Mientras le hurtaban la poca sangre
que le quedaba, la vida se le escapaba por esos segundos que el reloj no quería
marcar. Era tan horrible la sensación que no lo pudo aguantar más. Su umbral
del dolor había llegado hasta su punto de máxima tolerancia, y Manuela Suspiros
se desmayó.
Cuando abrió los ojos, estaba sudando a mares
con un calor insoportable. El corazón le latía con fuerza. Lo curioso es que
seguía mareada, con nauseas y ganas de vomitar. ¡Qué pesadilla tan horripilante acababa de tener!- pensó-
Intentó recuperar la calma, se miró las
manos: no le faltaba ningún dedo. Las sábanas seguían siendo blancas, su cama
en apariencia, era la de siempre. Pero una sensación de desconcierto la invadió,
un escalofrío la estremeció. Miró hacia la pared, esta era larga, rojiza. Le
costaba respirar, cuando observó unas manchas de sangre en la almohada. Se examinó
el brazo derecho y ahí estaba la herida, cicatrizando. Intentó sentarse en la
cama sin éxito, notando con pavor como todo su cuerpo estaba lleno de puntos
sanguinolentos. Por algún insólito e inverosímil motivo seguía viviendo, aunque
no sabía en qué condiciones ni en qué lugar. Ya no estaba mareada, veía con
nitidez, aunque sus gafas no estaban por ningún sitio.

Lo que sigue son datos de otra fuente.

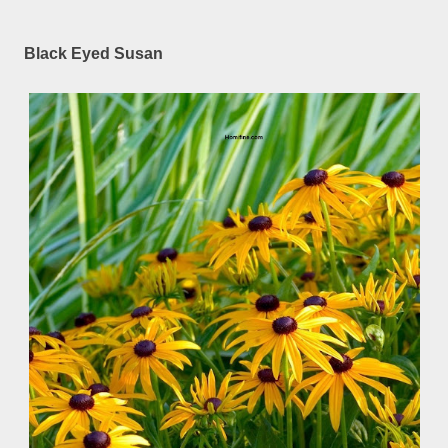
Black Eyed Susan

No hay ventanas, no puede salir. No hay luz, todo es oscuridad.
Sólo hay una enorme y pesada puerta la separa del mundo. Manuela Suspiros escucha
unos lentos y cansinos pasos que avanzan. No hay escapatoria. Es el final, es
el principio.
Creo que Manuela Suspiros se vio
condicionada por la noche de Halloween que con gran éxito nos han vendido los
americanos: calabazas desfiguradas, brujas, esqueletos, vampiros y un sinfín de
horribles seres que nos acechan esa noche en la que todo está permitido, y las
criaturas más espantosas pueden llamar a tu puerta.
Manuela Suspiros quiere que no se
pierdan nuestras tradiciones en estos días. Ella celebra el día de los difuntos
o de los “finaos” comiendo castañas con anís, encendiendo una vela para honrar a los seres
queridos que nos han dejado, aunque siempre estén en nuestros corazones.
Y por primera vez en su vida, este año
escuchará un “rancho de ánimas”, que según dicen, hacen que se te pongan todos
los pelos de punta.
¿Y vosotros? ¿Qué hacéis estos días?
¿Truco o trato? ¿Castañas o calabazas?